::: Input material :::
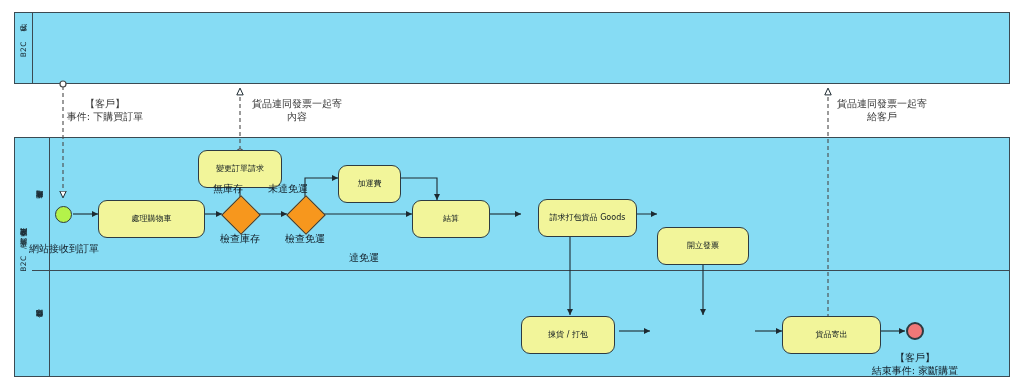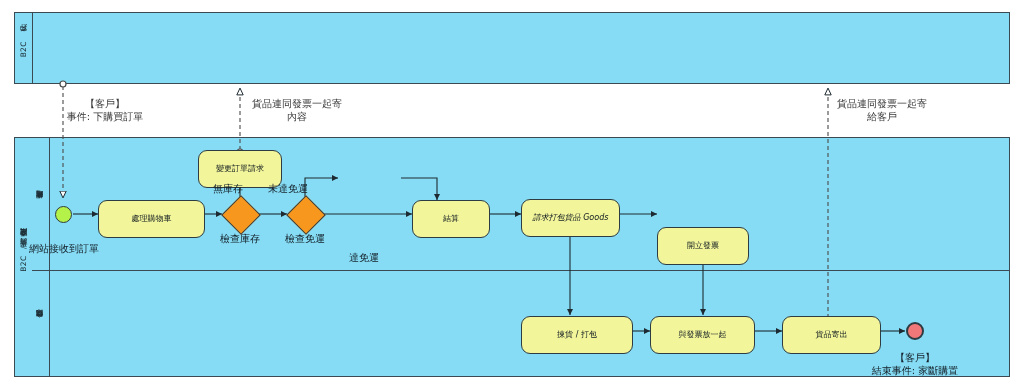--- a/index.html
+++ b/index.html
@@ -217,6 +217,7 @@
 
   <div class="task" style="left:198px; top:150px; width:84px; height:28px;">變更訂單請求</div>
 
+  <div class="task" style="left:338px; top:165px; width:63px; height:26px;">加運費</div>
 
   <div class="task" style="left:412px; top:200px; width:78px; height:29px;">結算</div>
:::
◆ Your instructions ◆
Reproduce every record above exactly, omitting the pictures.

◆ Task solution ◆
--- a/index.html
+++ b/index.html
@@ -217,6 +217,7 @@
 
   <div class="task" style="left:198px; top:150px; width:84px; height:28px;">變更訂單請求</div>
 
+  <div class="task" style="left:338px; top:165px; width:63px; height:26px;">加運費</div>
 
   <div class="task" style="left:412px; top:200px; width:78px; height:29px;">結算</div>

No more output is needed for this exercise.